#### [Task input]
########################################

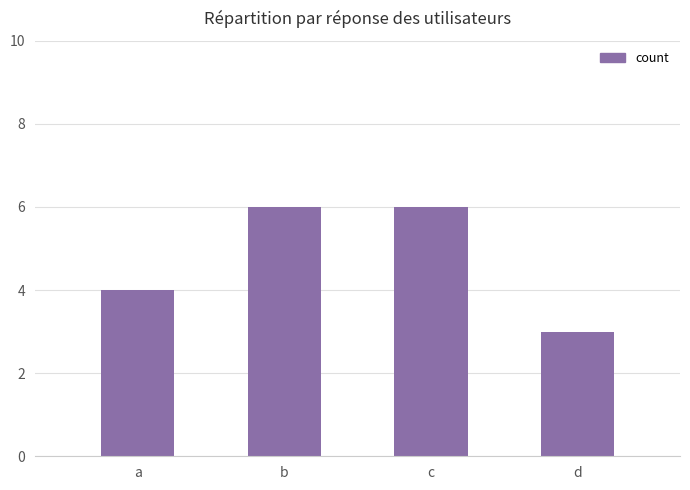

Count the number of categories in the chart.

4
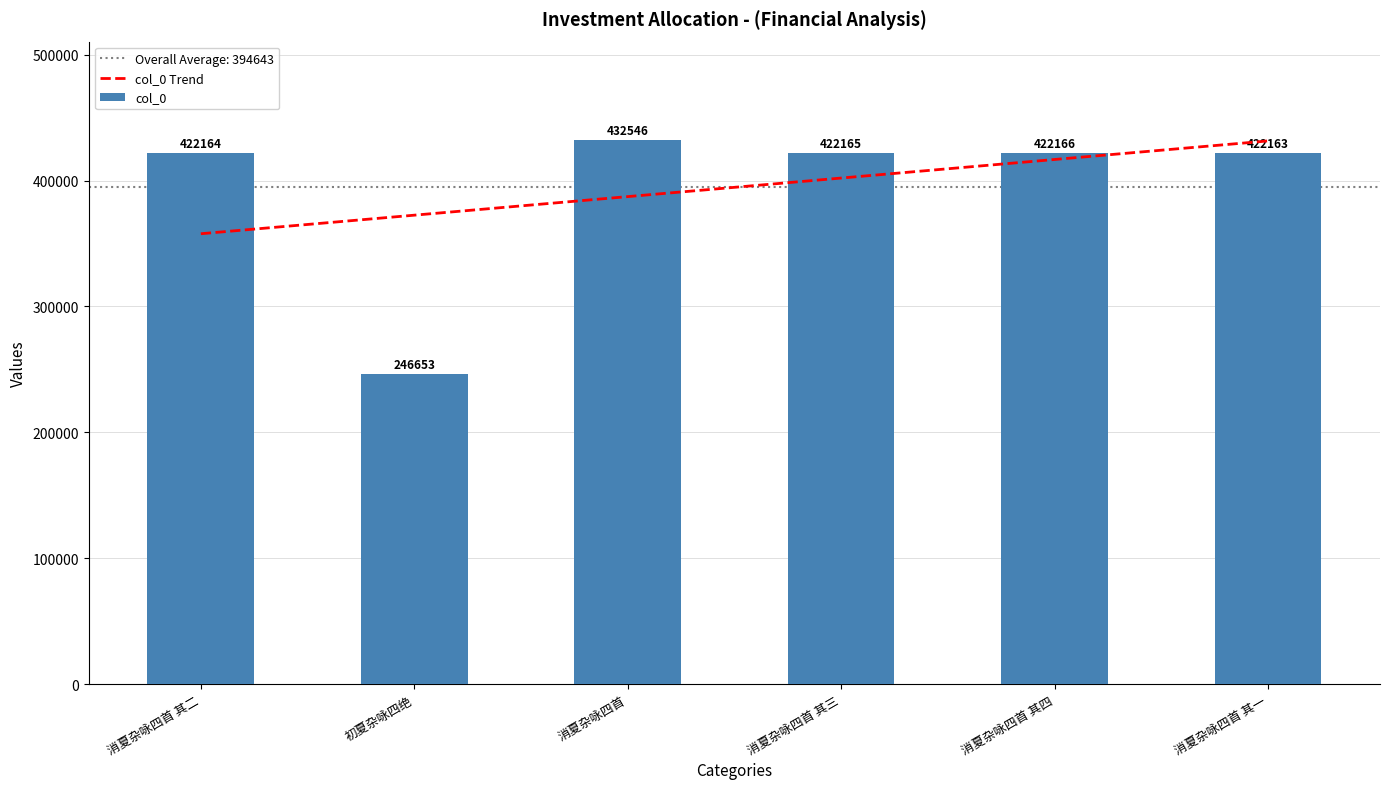

What is the sum of all values?

2367857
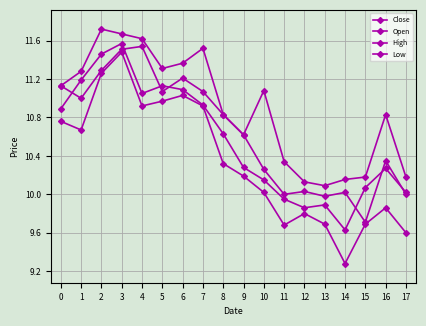

True or false: Low has more than 2 interior local peaks.

True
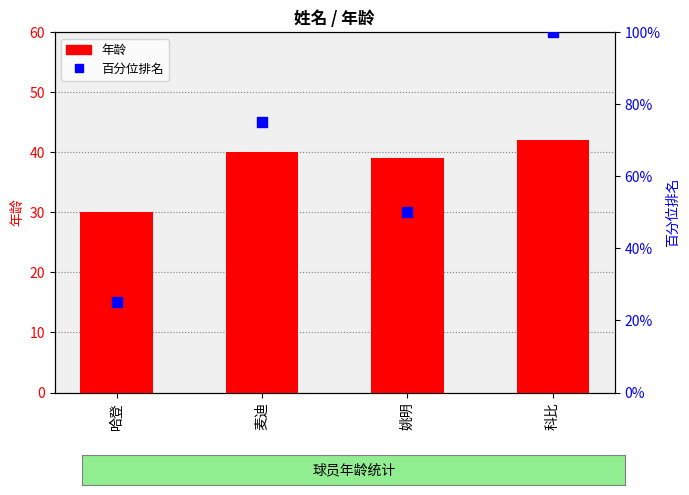

What are all the series names shown in the legend?

年龄, 百分位排名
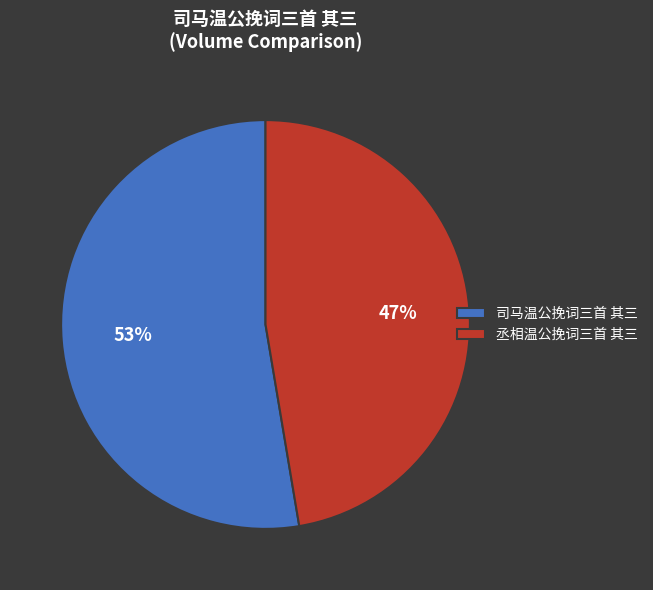

Rank the categories by value from highest to lowest.

司马温公挽词三首 其三, 丞相温公挽词三首 其三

########################################

#### [Work to be completed]
How many lines in the entries contain the word "categories"? Reply with the number alone.

#### [Solution]
2